バッド君との噂は未だに流れていたが、それに関してはどうにか周囲の熱が冷めるのを待つしかないだろう。
バッド君とはあれ以降も必要であればテレパシーや直接話すことで関わりが続いている。
彼のいつも通りな態度でみる香の気まずい思いはいつの間にか消えていた。バッド君は、不思議な天使だ。といっても天使はバッド君しか知らないので全ての天使が不思議なのかもしれない。
こういう点に関しては、彼は天使らしいと言えるのだろうか。
「みる香ちゃん、明日は大丈夫そう?」
下駄箱で靴を履き替えているとバッド君の姿が現れた。みる香は顔を上げてそのまま頷いてみせる。

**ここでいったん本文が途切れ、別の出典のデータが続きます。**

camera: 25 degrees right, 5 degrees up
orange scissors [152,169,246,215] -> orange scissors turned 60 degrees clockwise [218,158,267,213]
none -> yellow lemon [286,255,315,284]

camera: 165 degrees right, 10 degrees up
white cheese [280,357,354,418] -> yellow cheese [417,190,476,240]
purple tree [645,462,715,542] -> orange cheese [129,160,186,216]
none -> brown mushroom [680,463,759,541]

「うん、大丈夫。でもこの間も話した通り桃田さんの気持ちを傷つけるような行動はなしだよ?」
みる香は二回目のダブルデートが決まった後にバッド君へお願いをしていた。今回デートに行くのは桃田に誘われたからであって、友達作戦は中止だと。
なのでバッド君もみる香の友達作りの件は考えないで行動をしてほしいと。
そして彼女がダメージを負うような行動は控えてくれと念を押したのだ。
前回バッド君がなぜいきなりみる香に距離を詰めてきて、それを桃田に見せつけるような行動を取ったのかは未だに謎であったが、もうあのような事は絶対に止めて欲しい。

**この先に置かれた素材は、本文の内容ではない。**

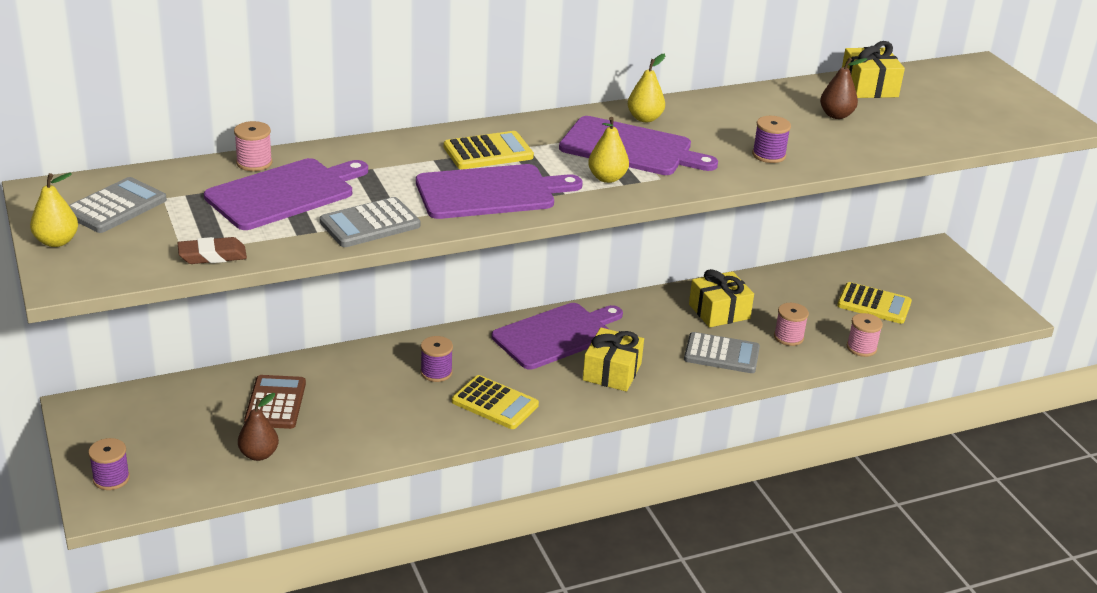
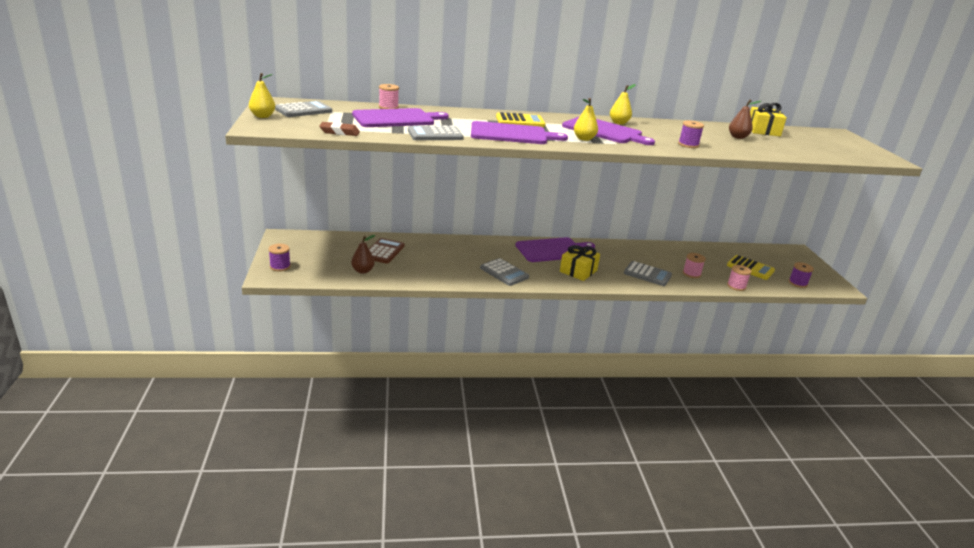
camera: 15 degrees right, 5 degrees down
purple spool [421,336,453,382] -> purple spool moved to [789,262,814,288]
yellow calculator [452,375,539,429] -> grey calculator [480,258,529,286]
yellow gift [689,269,754,327] -> none

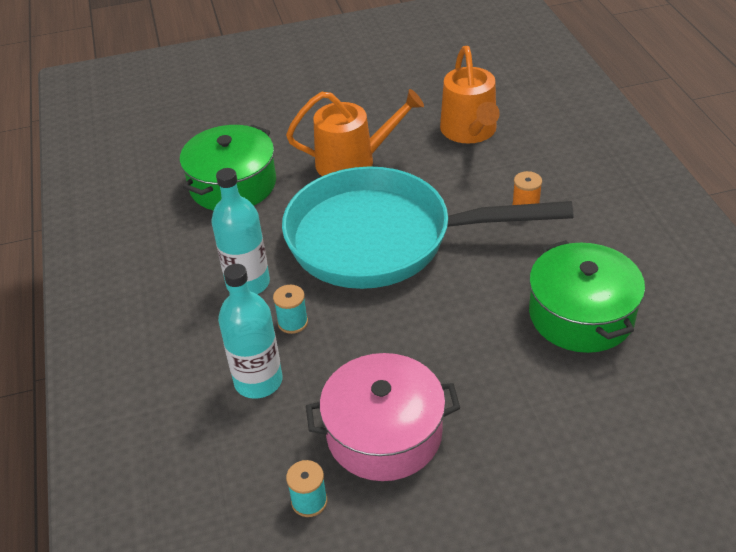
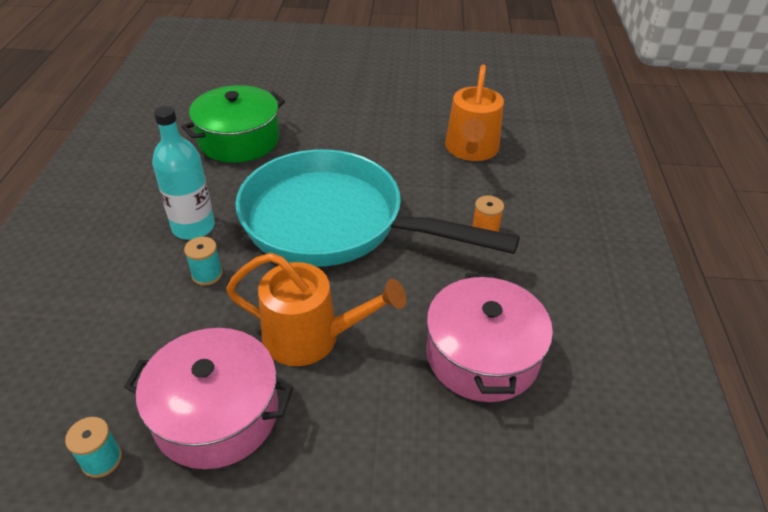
camera: 15 degrees right, 0 degrees up
turquoise bottle [218,264,283,399] -> none
orange watering can [286,89,424,176] -> orange watering can moved to [226,253,406,366]
green pot [529,240,645,353] -> pink pot [426,273,553,402]

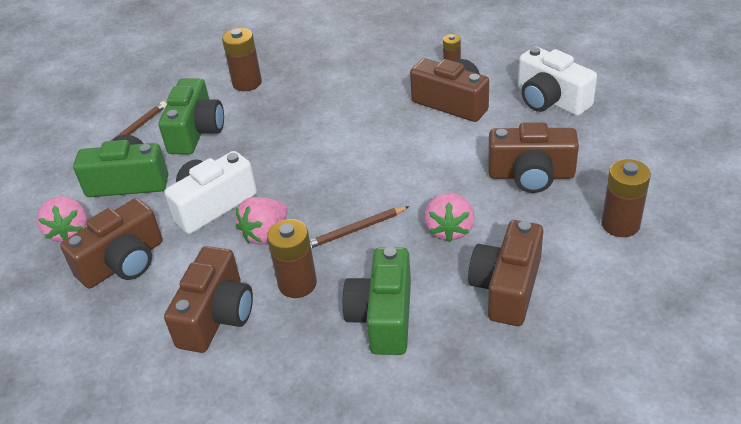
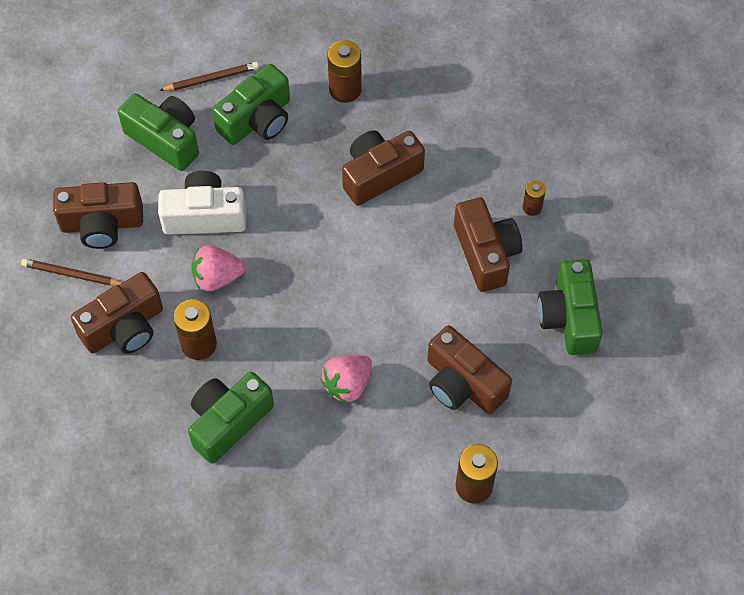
camera: 35 degrees right, 20 degrees up
pink strawberry [36,196,87,242] -> none
brown pencil [310,206,409,248] -> brown pencil moved to [21,258,123,286]
brown camera [468,220,543,326] -> brown camera moved to [342,131,425,206]
white camera [518,46,597,116] -> green camera [537,259,603,355]

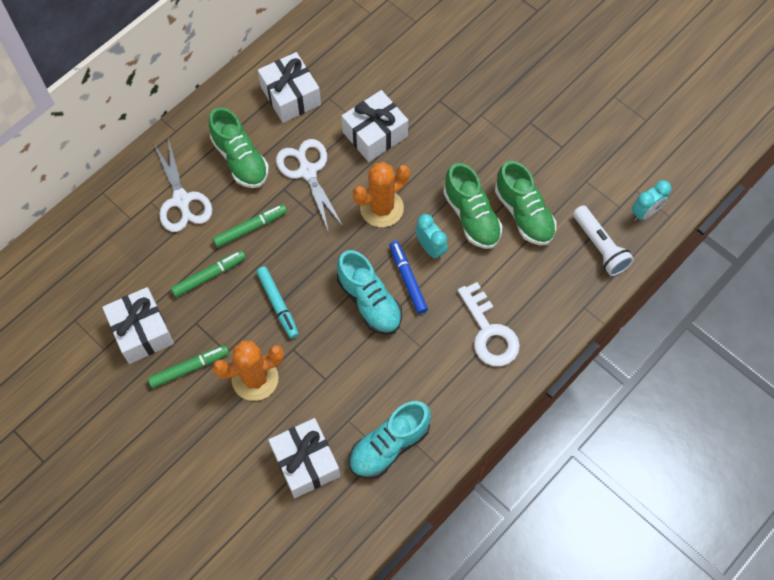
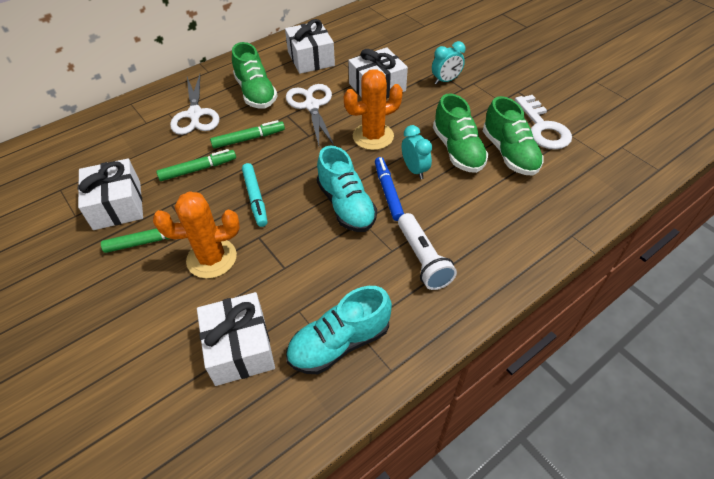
camera: 10 degrees right, 15 degrees down
white key [458,282,520,367] -> white key moved to [515,95,572,149]
white flashlight [573,205,634,276] -> white flashlight moved to [398,213,457,290]
turquoise clock [632,180,671,221] -> turquoise clock moved to [432,41,465,85]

「あはは、みる香ちゃん恋したこともないのにそんな事言うんだから。でも大丈夫、分かってるよ」
そう頷いてはくれるものの彼の口調はいつも通り軽い調子だ。
バッド君のこの馬鹿にしたような言い方は彼からしたらただの本音で嫌味などはないのだろう。
そんな所に腹が立つことも度々あるのだが、みる香はそのことには特に触れずに言葉を返した。
「私は女の子の味方なの。第一、男に興味ないから」
「あれ、もしかしてみる香ちゃんそういう事? そっち系なの?」
「……何で分かってるのに余計なこと言うの? 恋愛自体に興味がないの!」
みる香は軽口を叩いてくるバッド君を軽く睨みつけるが、彼は楽しそうに笑いながら「ごめんごめん」と謝罪の言葉を口にする。
断言できるが、絶対に悪いとは思っていないだろう。
「仲良いねえ~」
そんな二人の間に声をかけてきたのは檸檬だ。みる香は彼女の姿を目にして笑顔でおはようと挨拶の言葉をかける。

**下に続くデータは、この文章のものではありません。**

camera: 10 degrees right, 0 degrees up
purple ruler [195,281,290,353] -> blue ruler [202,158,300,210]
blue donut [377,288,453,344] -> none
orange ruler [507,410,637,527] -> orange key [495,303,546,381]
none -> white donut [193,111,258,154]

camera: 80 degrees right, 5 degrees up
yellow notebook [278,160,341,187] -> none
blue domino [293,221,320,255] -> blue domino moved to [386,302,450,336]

バッド君との仲の良さを指摘されたのは内心ショックだったのだが、その事で檸檬との朝の貴重なおしゃべりを終わりにしたくなかったみる香は別の話題を持ちかけてそのまま檸檬と一緒に教室へ向かって行った。
後ろからは爽やかな顔でついてくるバッド君を気配で感じ取っていたが、彼は途中で誰かに声をかけられたのか姿を消していた。